● SUPPLIED INFORMATION

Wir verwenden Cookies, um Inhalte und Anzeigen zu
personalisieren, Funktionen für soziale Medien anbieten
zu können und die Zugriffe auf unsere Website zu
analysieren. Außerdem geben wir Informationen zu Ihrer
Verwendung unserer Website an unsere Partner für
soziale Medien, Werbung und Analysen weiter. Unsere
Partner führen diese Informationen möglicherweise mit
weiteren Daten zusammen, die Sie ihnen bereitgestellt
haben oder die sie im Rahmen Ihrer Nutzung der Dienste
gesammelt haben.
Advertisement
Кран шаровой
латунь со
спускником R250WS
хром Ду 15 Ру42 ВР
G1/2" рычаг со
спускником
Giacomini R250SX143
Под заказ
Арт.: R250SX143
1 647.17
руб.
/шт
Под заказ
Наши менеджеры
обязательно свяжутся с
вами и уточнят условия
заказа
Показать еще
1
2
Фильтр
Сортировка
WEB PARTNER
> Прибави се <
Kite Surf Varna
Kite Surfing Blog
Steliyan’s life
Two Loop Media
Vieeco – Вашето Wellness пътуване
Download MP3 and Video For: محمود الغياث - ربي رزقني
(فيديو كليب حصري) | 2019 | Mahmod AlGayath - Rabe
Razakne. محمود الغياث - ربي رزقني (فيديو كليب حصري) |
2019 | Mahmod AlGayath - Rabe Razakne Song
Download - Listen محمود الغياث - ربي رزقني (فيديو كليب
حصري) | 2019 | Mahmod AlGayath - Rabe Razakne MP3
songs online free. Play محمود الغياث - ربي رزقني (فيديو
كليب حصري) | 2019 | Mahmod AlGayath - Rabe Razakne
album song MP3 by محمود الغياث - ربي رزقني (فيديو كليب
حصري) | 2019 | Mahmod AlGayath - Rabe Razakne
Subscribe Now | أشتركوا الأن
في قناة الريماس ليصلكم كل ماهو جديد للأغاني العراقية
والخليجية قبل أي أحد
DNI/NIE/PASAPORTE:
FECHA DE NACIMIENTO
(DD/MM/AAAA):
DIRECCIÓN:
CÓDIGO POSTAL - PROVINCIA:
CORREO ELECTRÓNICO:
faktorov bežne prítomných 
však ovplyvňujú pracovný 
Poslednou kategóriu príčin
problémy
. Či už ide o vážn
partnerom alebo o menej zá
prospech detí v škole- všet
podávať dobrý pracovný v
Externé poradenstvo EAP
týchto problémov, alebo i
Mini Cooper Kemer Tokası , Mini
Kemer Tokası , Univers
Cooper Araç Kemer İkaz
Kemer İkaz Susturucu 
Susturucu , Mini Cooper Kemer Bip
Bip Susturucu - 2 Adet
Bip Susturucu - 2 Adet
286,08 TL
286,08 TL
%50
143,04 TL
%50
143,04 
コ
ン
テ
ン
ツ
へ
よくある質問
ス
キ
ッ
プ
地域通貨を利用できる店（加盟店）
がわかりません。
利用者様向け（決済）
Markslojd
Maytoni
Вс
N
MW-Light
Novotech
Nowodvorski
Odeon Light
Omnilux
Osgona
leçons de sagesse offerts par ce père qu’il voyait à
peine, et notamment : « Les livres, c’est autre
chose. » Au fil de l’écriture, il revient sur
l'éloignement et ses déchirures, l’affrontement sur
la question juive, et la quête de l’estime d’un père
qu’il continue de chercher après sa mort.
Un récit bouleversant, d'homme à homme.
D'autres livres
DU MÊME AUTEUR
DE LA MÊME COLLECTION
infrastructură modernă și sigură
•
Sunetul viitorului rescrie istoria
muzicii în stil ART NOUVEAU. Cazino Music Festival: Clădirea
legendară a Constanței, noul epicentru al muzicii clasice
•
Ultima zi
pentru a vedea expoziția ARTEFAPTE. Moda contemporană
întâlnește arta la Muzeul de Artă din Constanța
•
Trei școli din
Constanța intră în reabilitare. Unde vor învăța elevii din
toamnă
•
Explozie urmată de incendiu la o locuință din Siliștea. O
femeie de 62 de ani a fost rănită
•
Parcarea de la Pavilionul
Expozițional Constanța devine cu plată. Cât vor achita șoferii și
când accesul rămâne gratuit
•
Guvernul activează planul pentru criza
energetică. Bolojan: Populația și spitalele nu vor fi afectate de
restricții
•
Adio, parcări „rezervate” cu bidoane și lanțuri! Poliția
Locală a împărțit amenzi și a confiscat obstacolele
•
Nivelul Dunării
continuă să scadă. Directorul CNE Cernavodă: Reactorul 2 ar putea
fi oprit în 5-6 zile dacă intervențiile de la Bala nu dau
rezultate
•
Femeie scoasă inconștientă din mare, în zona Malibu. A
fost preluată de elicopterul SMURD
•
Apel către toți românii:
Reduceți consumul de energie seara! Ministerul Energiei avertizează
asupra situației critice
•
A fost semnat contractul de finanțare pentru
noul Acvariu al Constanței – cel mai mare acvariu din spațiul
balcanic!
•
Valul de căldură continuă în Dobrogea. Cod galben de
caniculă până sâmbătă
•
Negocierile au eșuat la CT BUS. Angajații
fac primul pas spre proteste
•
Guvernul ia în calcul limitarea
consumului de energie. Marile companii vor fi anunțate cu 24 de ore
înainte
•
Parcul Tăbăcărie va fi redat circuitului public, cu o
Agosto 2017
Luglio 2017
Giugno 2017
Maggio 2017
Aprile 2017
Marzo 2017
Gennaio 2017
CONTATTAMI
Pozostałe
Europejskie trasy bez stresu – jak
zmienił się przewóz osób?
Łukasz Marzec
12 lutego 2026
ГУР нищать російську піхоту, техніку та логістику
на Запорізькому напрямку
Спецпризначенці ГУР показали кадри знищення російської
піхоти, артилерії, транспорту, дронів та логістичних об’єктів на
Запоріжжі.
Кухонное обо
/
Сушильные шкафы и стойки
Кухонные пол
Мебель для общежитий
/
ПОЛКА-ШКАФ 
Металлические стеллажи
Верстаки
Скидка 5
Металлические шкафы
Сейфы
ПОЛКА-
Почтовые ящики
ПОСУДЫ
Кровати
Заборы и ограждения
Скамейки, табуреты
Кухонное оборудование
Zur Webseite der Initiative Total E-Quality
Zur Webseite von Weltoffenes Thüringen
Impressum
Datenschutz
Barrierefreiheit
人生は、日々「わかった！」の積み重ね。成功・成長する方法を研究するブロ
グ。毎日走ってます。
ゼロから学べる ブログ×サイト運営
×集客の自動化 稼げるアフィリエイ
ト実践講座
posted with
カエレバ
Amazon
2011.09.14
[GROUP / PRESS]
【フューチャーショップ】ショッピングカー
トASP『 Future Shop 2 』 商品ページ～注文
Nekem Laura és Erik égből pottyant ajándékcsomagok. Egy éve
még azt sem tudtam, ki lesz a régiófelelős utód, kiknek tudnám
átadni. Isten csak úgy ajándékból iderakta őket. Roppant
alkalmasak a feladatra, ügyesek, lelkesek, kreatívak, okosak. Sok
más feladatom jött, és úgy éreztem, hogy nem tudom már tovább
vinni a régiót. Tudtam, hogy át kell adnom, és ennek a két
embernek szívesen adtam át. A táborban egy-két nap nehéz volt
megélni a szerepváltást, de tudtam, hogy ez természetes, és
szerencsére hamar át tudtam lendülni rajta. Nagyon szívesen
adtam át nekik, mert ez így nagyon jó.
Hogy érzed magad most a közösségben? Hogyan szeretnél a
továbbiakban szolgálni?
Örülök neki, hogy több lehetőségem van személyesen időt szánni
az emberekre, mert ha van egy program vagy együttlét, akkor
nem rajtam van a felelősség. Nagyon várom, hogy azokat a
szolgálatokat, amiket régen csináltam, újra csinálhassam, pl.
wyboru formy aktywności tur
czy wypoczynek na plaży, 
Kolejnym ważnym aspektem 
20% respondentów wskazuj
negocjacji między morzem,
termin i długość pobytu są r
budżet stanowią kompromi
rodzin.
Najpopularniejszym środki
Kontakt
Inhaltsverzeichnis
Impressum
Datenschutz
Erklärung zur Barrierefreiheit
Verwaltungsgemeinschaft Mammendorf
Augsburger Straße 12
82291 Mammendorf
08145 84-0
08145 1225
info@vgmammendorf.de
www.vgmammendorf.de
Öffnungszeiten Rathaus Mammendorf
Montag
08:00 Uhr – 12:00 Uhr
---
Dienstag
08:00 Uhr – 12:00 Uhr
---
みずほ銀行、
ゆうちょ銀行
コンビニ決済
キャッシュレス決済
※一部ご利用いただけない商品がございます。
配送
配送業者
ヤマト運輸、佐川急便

● WHAT TO DO
Out of the data above, transcribe exactly and only the lines starting with the line that has "už ide o vážn" and going on through the line that has "Kemer İkaz Susturucu", both included.

● SOLUTION FOR THIS PROBLEM
. Či už ide o vážn
partnerom alebo o menej zá
prospech detí v škole- všet
podávať dobrý pracovný v
Externé poradenstvo EAP
týchto problémov, alebo i
Mini Cooper Kemer Tokası , Mini
Kemer Tokası , Univers
Cooper Araç Kemer İkaz
Kemer İkaz Susturucu 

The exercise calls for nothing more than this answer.